The latest estimate followed drilling in two target areas flagged in February, when Elevate reworked historical data and said Marenica’s grade had roughly doubled. The new drilling added 12.6 million lb. of U3O8, though the overall grade slipped to 180 ppm from 185 ppm as the model took in lower-grade material.
Elevate owns 75% of Marenica, with private Namibian partners Xanthos Mining and Millennium Minerals holding the rest. That gives it 39.6 million attributable lb. of the updated resource. The company’s Namibian portfolio now totals 116 million lb. attributable U3O8, while its global resource base across Namibia and Australia stands at 173 million lb.
Calcrete – a hard, near-surface layer of soil, sand or gravel cemented by calcium carbonate, usually formed in dry climates as groundwater evaporates and leaves minerals behind – hosts about 73% of the resource, with 98.6 million tonnes grading 180 ppm for 38.6 million pounds. Weathered basement hosts the rest, at 35.8 million tonnes grading 180 ppm for 14.2 million pounds.
Integrated approach
Marenica supplied the original ore samples used to develop the company’s U-pgrade process. Elevate says bench-scale work showed the process could improve ore grades about 50-fold, reject most waste before leaching, strip out acid-consuming minerals and cut capital and operating costs by about half compared with conventional processing.

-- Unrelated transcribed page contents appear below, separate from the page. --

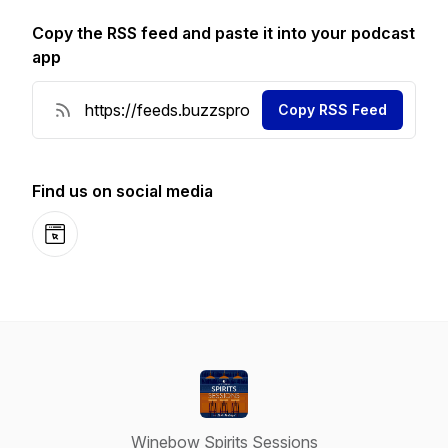
Copy the RSS feed and paste it into your podcast
app
Copy RSS Feed
Find us on social media
Website
Winebow Spirits Sessions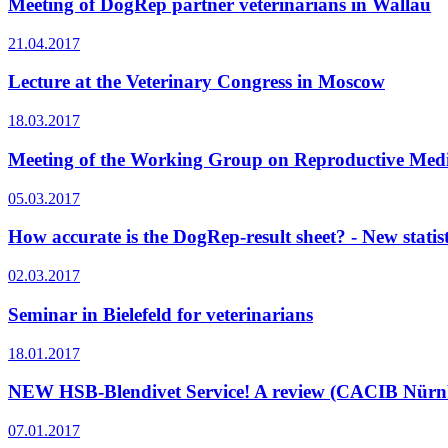
Meeting of DogRep partner veterinarians in Wallau
21.04.2017
Lecture at the Veterinary Congress in Moscow
18.03.2017
Meeting of the Working Group on Reproductive Medi
05.03.2017
How accurate is the DogRep-result sheet? - New statist
02.03.2017
Seminar in Bielefeld for veterinarians
18.01.2017
NEW HSB-Blendivet Service! A review (CACIB Nürnb
07.01.2017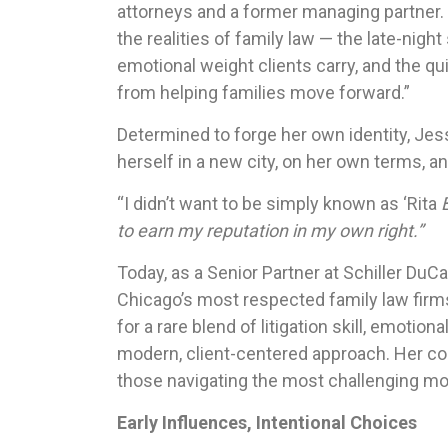
attorneys and a former managing partner.
the realities of family law — the late-nigh
emotional weight clients carry, and the qu
from helping families move forward.”
Determined to forge her own identity, Jess
herself in a new city, on her own terms, an
“I didn’t want to be simply known as ‘Rita
B
to earn my reputation in my own right.”
Today, as a Senior Partner at Schiller Du
Chicago’s most respected family law fir
for a rare blend of litigation skill, emotiona
modern, client-centered approach. Her 
those navigating the most challenging mom
Early Influences, Intentional Choices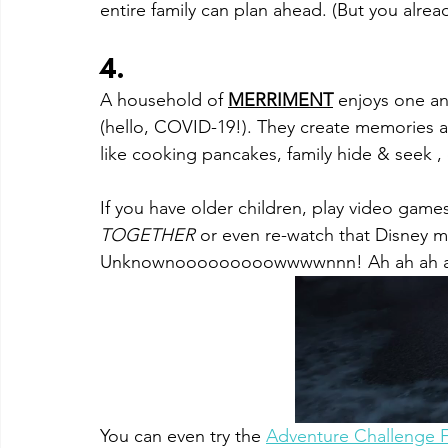
entire family can plan ahead. (But you alread
4. 
A household of 
MERRIMENT
enjoys one ano
(hello, COVID-19!). They create memories 
like cooking pancakes, family hide & seek , 
If you have older children, play video game
TOGETHER 
or even re-watch that Disney m
Unknownooooooooowwwwnnn! Ah ah ah a
You can even t
ry the 
Adventure Challenge F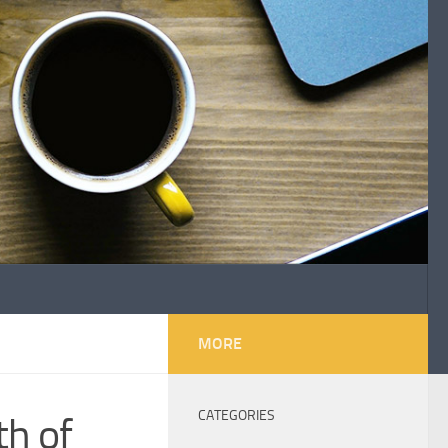
MORE
CATEGORIES
h of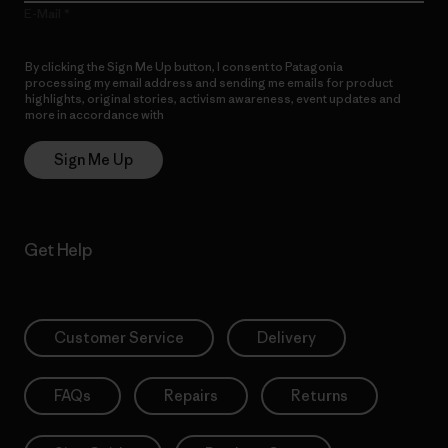
E-Mail
By clicking the Sign Me Up button, I consent to Patagonia
processing my email address and sending me emails for product
highlights, original stories, activism awareness, event updates and
more in accordance with
Patagonia’s Privacy Notice
Sign Me Up
Get Help
Customer Service
Delivery
FAQs
Repairs
Returns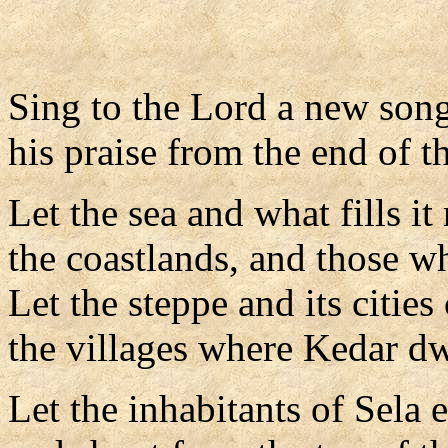
Sing to the Lord a new song
his praise from the end of th
Let the sea and what fills it
the coastlands, and those w
Let the steppe and its cities 
the villages where Kedar dw
Let the inhabitants of Sela e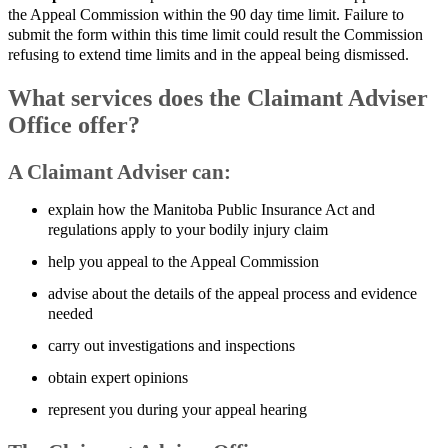
the Appeal Commission within the 90 day time limit. Failure to
submit the form within this time limit could result the Commission
refusing to extend time limits and in the appeal being dismissed.
What services does the Claimant Adviser
Office offer?
A Claimant Adviser can:
explain how the Manitoba Public Insurance Act and
regulations apply to your bodily injury claim
help you appeal to the Appeal Commission
advise about the details of the appeal process and evidence
needed
carry out investigations and inspections
obtain expert opinions
represent you during your appeal hearing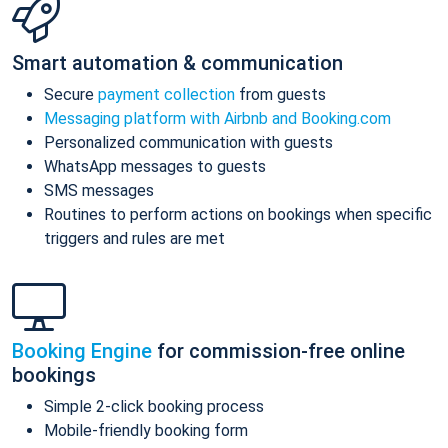
Smart automation & communication
Secure
payment collection
from guests
Messaging platform with Airbnb and Booking.com
Personalized communication with guests
WhatsApp messages to guests
SMS messages
Routines to perform actions on bookings when specific
triggers and rules are met
Booking Engine
for commission-free online
bookings
Simple 2-click booking process
Mobile-friendly booking form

Those claims, however, still need larger commercial-scale proof. Elevate is running bulk samples from across the updated Marenica resource through its pilot plant in Namibia this year to generate processing data for upcoming planned feasibility studies.
The resource estimate used 3,874 drill holes for 89,850 metres, mainly shallow vertical reverse-circulation holes. The company said mineralization is shallower in the west and thicker in the east, where higher-grade material sits in a palaeochannel system.